O Programa de Cirurgias Robóticas em Angola teve início em Agosto de 2024. Desde então, foram realizados 145 procedimentos cirúrgicos robóticos no País, ao longo das campanhas desenvolvidas.
Além dos procedimentos, o programa tem apostado na capacitação dos profissionais nacionais. Até ao momento, foram formados 15 médicos cirurgiões angolanos, bem como enfermeiros provenientes de diferentes unidades sanitárias do País, com actuação nas áreas de enfermaria, bloco operatório e esterilização.
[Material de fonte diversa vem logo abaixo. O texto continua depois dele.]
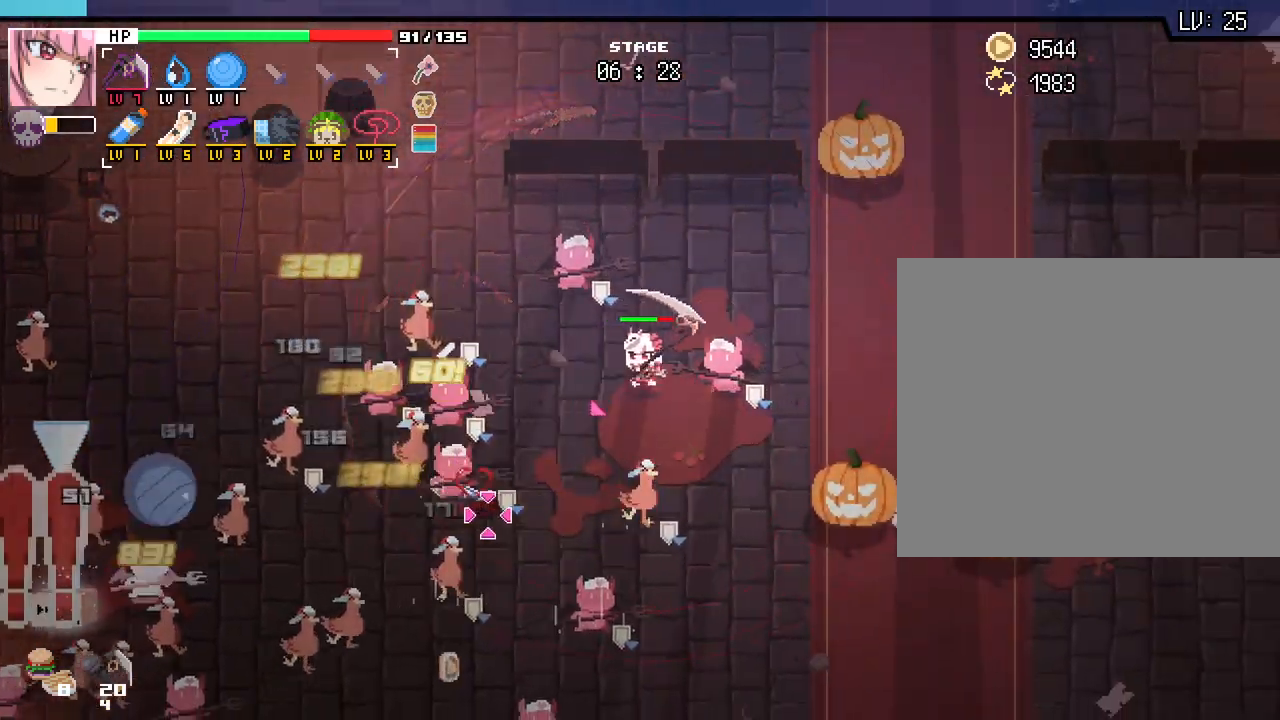
{"keys": ["s"], "mouse": [], "events": [[83, "s", "down"], [500, "d", "up"]]}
Médicos angolanos assumem progressivamente a consola
Um dos resultados destacados pelo programa é a participação crescente dos médicos angolanos na utilização da consola robótica.
Na primeira fase da 8.ª campanha, a equipa de Ginecologia, constituída por profissionais angolanos, realizou 10 procedimentos cirúrgicos entre os dias 3 e 6 de Setembro, com os médicos nacionais a assumirem progressivamente a consola sob supervisão de especialistas provenientes do Brasil.
A participação dos profissionais angolanos é apontada como um passo para o reforço da capacidade técnica nacional e para a redução progressiva da dependência de especialistas externos.
A estratégia do Ministério da Saúde não se limita à utilização de tecnologia avançada, mas inclui igualmente a transferência de conhecimento, a formação especializada e a criação de equipas nacionais capazes de assegurar a continuidade dos procedimentos.
A perspectiva é de expansão progressiva da cirurgia robótica no país, acompanhada do reforço da formação e especialização dos profissionais nacionais.
Nesse âmbito, está previsto o alargamento do programa a outras unidades hospitalares, nomeadamente ao Hospital Geral de Cabinda e ao Hospital Materno-Infantil Azancot de Menezes, com o propósito de ampliar o acesso a técnicas cirúrgicas diferenciadas e descentralizar progressivamente estas competências.
Com a realização das primeiras cirurgias robóticas renais, Angola entra numa nova etapa do programa, marcada pela ampliação das áreas de intervenção e pelo crescente envolvimento dos profissionais nacionais.